[Entries provided]

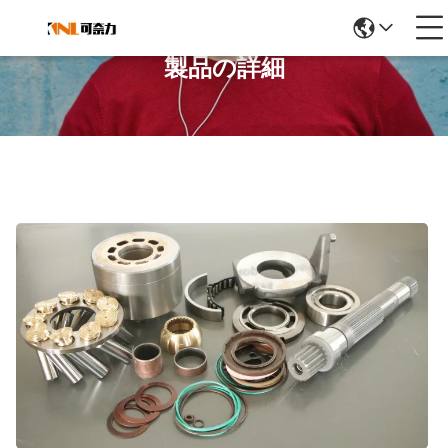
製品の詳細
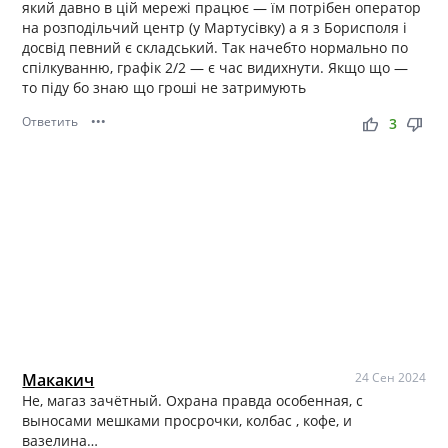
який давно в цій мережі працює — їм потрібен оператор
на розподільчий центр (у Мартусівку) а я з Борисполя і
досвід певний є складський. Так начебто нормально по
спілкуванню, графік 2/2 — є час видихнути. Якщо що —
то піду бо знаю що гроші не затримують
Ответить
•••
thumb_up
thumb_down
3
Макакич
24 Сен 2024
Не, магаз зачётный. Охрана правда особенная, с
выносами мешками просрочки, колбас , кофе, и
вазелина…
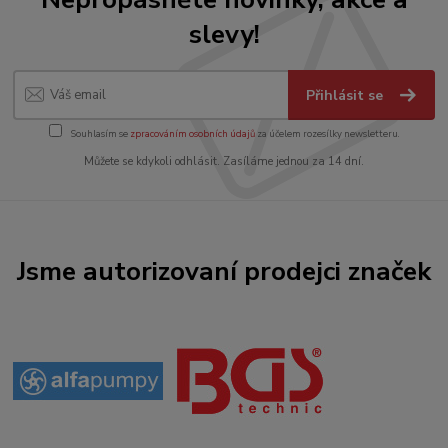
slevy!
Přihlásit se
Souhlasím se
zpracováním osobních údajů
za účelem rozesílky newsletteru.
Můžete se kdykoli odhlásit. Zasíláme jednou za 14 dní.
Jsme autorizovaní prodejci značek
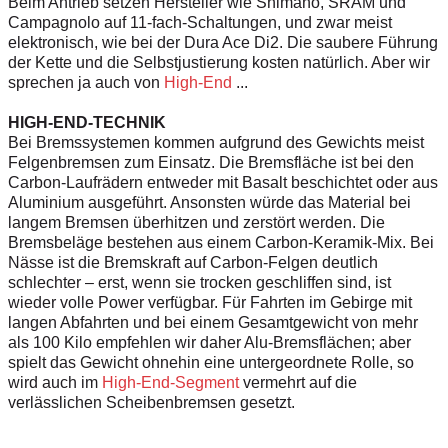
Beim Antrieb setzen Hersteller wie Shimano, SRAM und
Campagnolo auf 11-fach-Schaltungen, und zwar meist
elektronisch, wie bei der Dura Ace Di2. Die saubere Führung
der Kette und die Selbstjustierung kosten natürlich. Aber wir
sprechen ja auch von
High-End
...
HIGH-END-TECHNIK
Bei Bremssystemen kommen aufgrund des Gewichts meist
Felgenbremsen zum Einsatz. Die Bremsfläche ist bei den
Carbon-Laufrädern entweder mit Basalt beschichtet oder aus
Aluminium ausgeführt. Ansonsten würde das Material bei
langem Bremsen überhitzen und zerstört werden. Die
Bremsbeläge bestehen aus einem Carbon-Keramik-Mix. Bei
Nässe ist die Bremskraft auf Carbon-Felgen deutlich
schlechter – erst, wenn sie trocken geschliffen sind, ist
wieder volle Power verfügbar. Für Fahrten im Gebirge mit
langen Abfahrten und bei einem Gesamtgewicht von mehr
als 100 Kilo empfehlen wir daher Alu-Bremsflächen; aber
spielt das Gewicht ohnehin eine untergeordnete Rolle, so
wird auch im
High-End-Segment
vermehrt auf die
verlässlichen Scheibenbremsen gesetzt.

[/Entries provided]
[Entries provided]

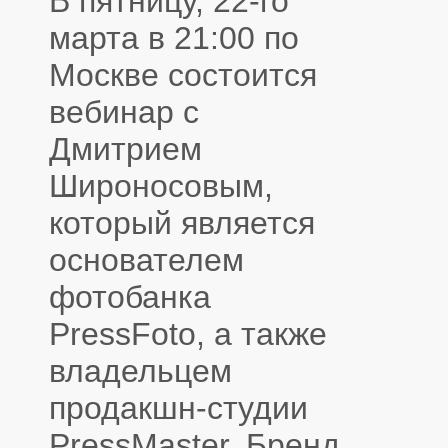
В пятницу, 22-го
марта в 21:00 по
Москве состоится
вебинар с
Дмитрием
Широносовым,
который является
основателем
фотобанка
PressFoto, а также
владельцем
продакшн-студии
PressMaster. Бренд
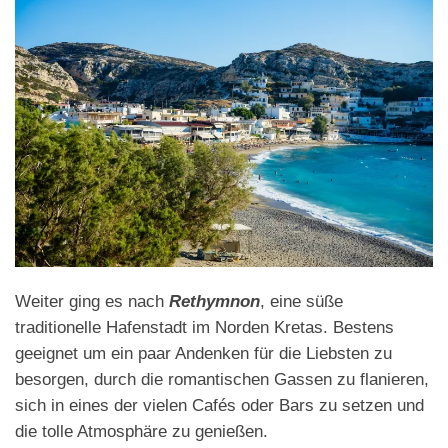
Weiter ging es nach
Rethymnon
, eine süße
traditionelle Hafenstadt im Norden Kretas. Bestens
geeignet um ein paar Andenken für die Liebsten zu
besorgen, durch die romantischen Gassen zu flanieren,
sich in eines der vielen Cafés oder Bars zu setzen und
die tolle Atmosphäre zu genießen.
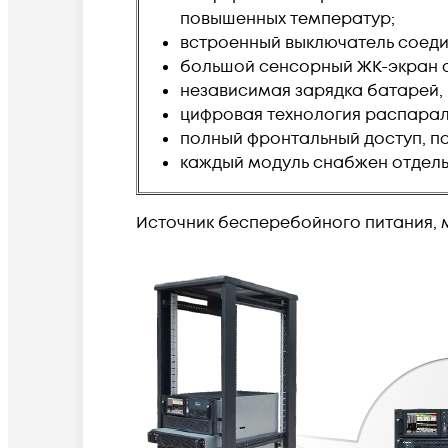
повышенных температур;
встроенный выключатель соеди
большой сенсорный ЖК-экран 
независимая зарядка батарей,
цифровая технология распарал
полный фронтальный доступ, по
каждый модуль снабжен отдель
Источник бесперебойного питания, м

[/Entries provided]

**About this task:**
Give back, word for word, only the lines above from the line holding "der Kette und" to the line holding "langem Bremsen überhitzen", both included.

**Solution for this problem:**
der Kette und die Selbstjustierung kosten natürlich. Aber wir
sprechen ja auch von
High-End
...
HIGH-END-TECHNIK
Bei Bremssystemen kommen aufgrund des Gewichts meist
Felgenbremsen zum Einsatz. Die Bremsfläche ist bei den
Carbon-Laufrädern entweder mit Basalt beschichtet oder aus
Aluminium ausgeführt. Ansonsten würde das Material bei
langem Bremsen überhitzen und zerstört werden. Die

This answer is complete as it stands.